What you will do: What is needed is an exact copy of the entries below, from the line that contains "In practice we" through the final line, both included, and nothing else.

Data shown:

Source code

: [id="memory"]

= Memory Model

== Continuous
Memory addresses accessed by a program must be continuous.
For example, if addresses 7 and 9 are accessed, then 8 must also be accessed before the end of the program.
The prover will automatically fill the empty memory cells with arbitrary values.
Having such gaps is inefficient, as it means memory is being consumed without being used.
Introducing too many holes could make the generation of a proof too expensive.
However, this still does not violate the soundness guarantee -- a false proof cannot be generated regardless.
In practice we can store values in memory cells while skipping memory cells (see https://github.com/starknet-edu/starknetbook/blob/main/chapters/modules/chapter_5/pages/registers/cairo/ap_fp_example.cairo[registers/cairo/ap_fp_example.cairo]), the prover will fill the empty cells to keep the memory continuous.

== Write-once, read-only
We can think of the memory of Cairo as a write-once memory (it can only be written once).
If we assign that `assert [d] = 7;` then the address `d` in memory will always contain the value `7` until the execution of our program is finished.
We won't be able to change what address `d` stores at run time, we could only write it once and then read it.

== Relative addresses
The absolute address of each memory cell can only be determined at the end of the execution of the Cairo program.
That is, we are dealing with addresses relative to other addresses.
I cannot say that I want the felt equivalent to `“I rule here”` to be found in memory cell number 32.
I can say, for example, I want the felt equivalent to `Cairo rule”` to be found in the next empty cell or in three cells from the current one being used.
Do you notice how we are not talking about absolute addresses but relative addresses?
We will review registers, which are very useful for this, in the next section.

Task result:
In practice we can store values in memory cells while skipping memory cells (see https://github.com/starknet-edu/starknetbook/blob/main/chapters/modules/chapter_5/pages/registers/cairo/ap_fp_example.cairo[registers/cairo/ap_fp_example.cairo]), the prover will fill the empty cells to keep the memory continuous.

== Write-once, read-only
We can think of the memory of Cairo as a write-once memory (it can only be written once).
If we assign that `assert [d] = 7;` then the address `d` in memory will always contain the value `7` until the execution of our program is finished.
We won't be able to change what address `d` stores at run time, we could only write it once and then read it.

== Relative addresses
The absolute address of each memory cell can only be determined at the end of the execution of the Cairo program.
That is, we are dealing with addresses relative to other addresses.
I cannot say that I want the felt equivalent to `“I rule here”` to be found in memory cell number 32.
I can say, for example, I want the felt equivalent to `Cairo rule”` to be found in the next empty cell or in three cells from the current one being used.
Do you notice how we are not talking about absolute addresses but relative addresses?
We will review registers, which are very useful for this, in the next section.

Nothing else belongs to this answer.